Dienstag, 18. Dezember 2018 - 23:25 Uhr

 

Fastenwandern im Bayerischen Wald

Der Bayerische Wald wird von vielen Wanderern auch das grüne Dach Europas genannt. Diesen Namen erhält die Region aufgrund ihrer zahlreichen Waldgebiete, die noch so ursprünglich und einzigartig sind, dass sie wohl jeden faszinieren. Fastenwandern im Bayerischen Wald ist daher Natur pur.

Fastenwandern in der Gruppe

Die Natur geniessen

Fastenwandern

Fasten

Bei den verschiedenen Wanderungen kann man an kleinen Bachläufen entlanggehen, Vögel beobachten oder einfach die reine Waldluft mit ihrem Duft nach Pilzen und Moos einatmen. Besonders empfehlenswert ist für das Fastenwandern im Bayerischen Wald der Prädikatsweg "Goldsteig", der erst im September 2007 eröffnet wurde. Er führt auf insgesamt 650 Kilometern quer durch das größte Waldgebirge Europas. Er beginnt im Steinwald auf gut 946 Metern Höhe und endet auf dem 1.379 Meter hohen Plöckenstein, der sich im Dreiländereck Deutschland, Österreich und Tschechien befindet.

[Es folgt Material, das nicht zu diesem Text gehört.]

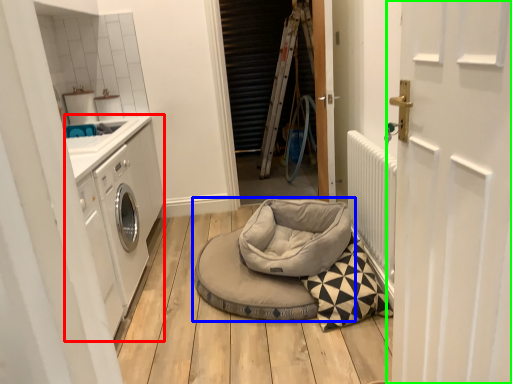
Question: Considering the real-world distances, which object is farthest from washing machine (highlighted by a red box)? dog bed (highlighted by a blue box) or door (highlighted by a green box)?

Choices:
 (A) dog bed
 (B) door

Answer: (B)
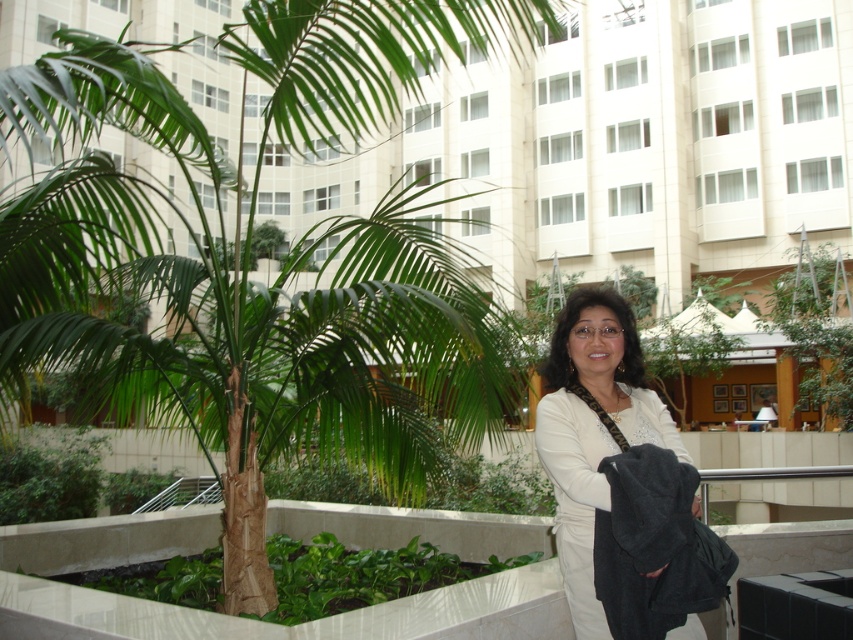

Fastenwandern Bayerischen Wald

Auf der ausgeschilderten Kammroute können Wanderer sowohl die Tausender des Bayerischen Waldes als auch den Nationalpark Bayerischer Wald kennenlernen. Für das Fastenwandern im Bayerischen Wald ist weiterhin die Region Bodenmais zu empfehlen, die inmitten von Hochwäldern direkt am Südhang des Großen Arbers liegt. Der Große Arber selbst hat eine Höhe von 1.456 Metern. Diese Region ist besonders für ihr heilendes Klima bekannt, aber auch die Schönheit der Natur und die Gastfreundschaft der hier lebenden Menschen ist eine Reise wert. Fastenwandern im Bayerischen Wald ist übrigens nicht nur im Sommer zu empfehlen. In der Vorweihnachtszeit zum Beispiel kann man die Ruhe der Region genießen, denn zu dieser Zeit sind nur wenige Urlauber hier zu Gast.